Most buildings made out of shipping containers are created to offer affordable housing using prefabricated or recycling methods. A new house built out of 31 new shipping containers, however, aims to serve as a new style of durable, long-lasting high-end luxury home.
Completed last July, the stunning home located in the Brisbane suburb of Graceville was designed and built by Australian architect Todd Miller of Zeigler Build using 31 shipping containers. That made it the largest residence of its kind in Australia.
According to the architect, the three-story structure required the use of new containers to guarantee the quality of the product. Unused containers have no racking and their form is perfectly preserved.
“When it comes to recycled containers, if I was doing a single storey home and it was a beach shack, I would probably use recycled containers, but for a three-storey structure, I really needed the brand new containers,” he explained.
Built on a 706 square metre lot, the project features clean lines, open spaces and quality finishes throughout its three levels, and boasts a total floor area of 520 square metres. The construction took less than six months to be completed thanks to the use of containers, which only needed to be transported and craned into place.
The interior layout is based on the measurements of the shipping containers; each is six metres long by 2.4 metres wide. The ground floor includes a garage for two cars, a gym, a workshop, a studio/home office, and a rumpus/pool room connected to a large decked area and a swimming pool. The next floor up features the social areas, including a living/dining room with an incorporated kitchen and a studio.
The house includes four bedrooms, of which three are on the first level. The master bedroom occupies the entire upper level and features a large walk-in wardrobe and a private ensuite bathroom with an exclusive tiled mural. Other features include a mezzanine reading room and a pull out queen wall bed in the rumpus room.
The rear facade is a combination of corrugated steel walls and street art, inspired by the idea of old stacked containers. Both inside and outside and inside the house, a mix of materials that includes glass, metal, wooden floors and steel structures helps to maximise natural light and to achieve an industrial yet warm and cosy ‘chic’ effect.

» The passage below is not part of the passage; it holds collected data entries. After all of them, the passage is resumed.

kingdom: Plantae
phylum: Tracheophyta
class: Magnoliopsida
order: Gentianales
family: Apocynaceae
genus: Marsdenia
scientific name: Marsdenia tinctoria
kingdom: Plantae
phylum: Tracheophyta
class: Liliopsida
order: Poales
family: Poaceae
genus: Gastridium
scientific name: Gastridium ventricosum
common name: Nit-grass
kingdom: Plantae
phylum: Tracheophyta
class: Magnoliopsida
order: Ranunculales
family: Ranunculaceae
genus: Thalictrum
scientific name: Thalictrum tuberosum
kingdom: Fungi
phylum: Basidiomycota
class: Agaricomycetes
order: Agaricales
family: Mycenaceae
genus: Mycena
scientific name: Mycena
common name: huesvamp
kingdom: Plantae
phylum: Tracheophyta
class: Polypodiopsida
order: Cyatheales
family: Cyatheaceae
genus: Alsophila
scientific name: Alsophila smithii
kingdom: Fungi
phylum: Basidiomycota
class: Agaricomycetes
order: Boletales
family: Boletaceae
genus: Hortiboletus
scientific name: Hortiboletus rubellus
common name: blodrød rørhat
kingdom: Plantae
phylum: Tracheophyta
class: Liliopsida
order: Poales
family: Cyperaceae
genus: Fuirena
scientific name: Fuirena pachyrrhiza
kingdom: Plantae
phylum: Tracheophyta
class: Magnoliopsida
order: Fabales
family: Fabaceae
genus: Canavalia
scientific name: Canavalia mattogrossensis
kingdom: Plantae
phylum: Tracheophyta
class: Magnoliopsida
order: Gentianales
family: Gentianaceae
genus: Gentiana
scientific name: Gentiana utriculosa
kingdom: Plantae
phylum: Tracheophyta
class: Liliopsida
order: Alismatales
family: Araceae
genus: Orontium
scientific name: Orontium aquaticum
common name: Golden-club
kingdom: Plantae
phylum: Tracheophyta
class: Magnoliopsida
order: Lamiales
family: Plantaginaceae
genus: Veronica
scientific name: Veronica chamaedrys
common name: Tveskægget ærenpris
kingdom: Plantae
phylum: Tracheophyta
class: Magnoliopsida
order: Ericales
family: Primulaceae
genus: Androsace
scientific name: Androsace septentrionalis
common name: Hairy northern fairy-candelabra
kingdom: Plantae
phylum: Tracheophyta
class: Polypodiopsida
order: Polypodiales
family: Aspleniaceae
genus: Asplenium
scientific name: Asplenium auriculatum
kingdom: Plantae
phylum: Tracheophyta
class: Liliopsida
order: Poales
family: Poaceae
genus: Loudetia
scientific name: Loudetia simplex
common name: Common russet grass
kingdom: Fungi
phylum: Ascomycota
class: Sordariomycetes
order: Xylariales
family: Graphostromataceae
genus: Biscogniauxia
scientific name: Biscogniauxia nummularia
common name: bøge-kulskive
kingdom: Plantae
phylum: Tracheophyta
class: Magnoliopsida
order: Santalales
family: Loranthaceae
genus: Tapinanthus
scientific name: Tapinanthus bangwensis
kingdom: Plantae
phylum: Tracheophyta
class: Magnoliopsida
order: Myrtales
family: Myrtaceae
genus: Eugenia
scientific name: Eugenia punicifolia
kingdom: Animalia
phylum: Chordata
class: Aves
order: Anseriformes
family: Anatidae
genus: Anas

The transition between the interior and outdoors was a key focal point in the home’s design. As a result, outdoor spaces for relaxing and entertaining are incorporated throughout the different levels, maximising the advantages of the tropical Queensland climate and allowing inhabitants and guests to enjoy an uninterrupted visual connection with the river and its cooling breezes, as well as with the verdant surrounding landscape.
The house has a lifetime engineer guarantee, and the solid shipping containers used to create the sturdy steel structure make the house highly resilient to extreme weather conditions such as floods or cyclones.